Thoughts on Surrogate Keys in Spark, Snowflake, and Databricks

As a database developer, I take surrogate keys for granted. The surrogate key is the backbone of a data architecture.

In the Kimball style of a data warehouse, every table has as its first column the primary key. These columns provide unique references for each row so that we can create relational analytical structures as we process from the Normal forms (1NF, 2NF, 3NF) to analytical structures. These keys are used for deduplication, tracking lineage, data cleaning, and much more. Data developers are used to having these keys and use them to maintain the database.

<table_name>_key INT PRIMARY KEY AUTOINCREMENT START 1 INCREMENT 1 comment 'A surrogate key for the table row.',

Unfortunately, this is not so straightforward in Spark because of distributed processing.

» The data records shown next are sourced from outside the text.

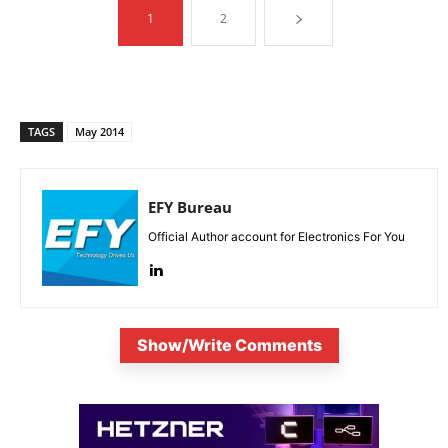
1
2
TAGS
May 2014
EFY Bureau
Official Author account for Electronics For You
Show/Write Comments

The long and the short of it is that row_number() is inappropriate for use as a surrogate key and will generate an unnecessary global operation, and monotonically_increasing_id() is suitable for many cases but will not guarantee an increase by only one on every key value.

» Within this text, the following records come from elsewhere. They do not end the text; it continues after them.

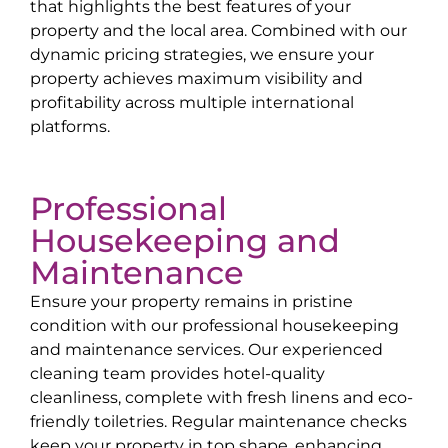
that highlights the best features of your
property and the local area. Combined with our
dynamic pricing strategies, we ensure your
property achieves maximum visibility and
profitability across multiple international
platforms.
Professional
Housekeeping and
Maintenance
Ensure your property remains in pristine
condition with our professional housekeeping
and maintenance services. Our experienced
cleaning team provides hotel-quality
cleanliness, complete with fresh linens and eco-
friendly toiletries. Regular maintenance checks
keep your property in top shape, enhancing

Another possibility to handle this issue is using Snowflake as an intermediate step for crucial data processing steps. Of course, Snowflake has the drawback that it is insanely expensive, but if you avoid performing the analytics and transformations in Snowflake, you can avoid the high costs. If you can afford it, it's in a class by itself as a data warehousing platform.

Additionally, Databricks provides a solution in Unity Catalog (not part of the open-source Apache Spark).

Data Modeling Best Practices & Implementation on a Modern Lakehouse

Essentially, a solid surrogate critical infrastructure is one of the features you pay for in a commercial product.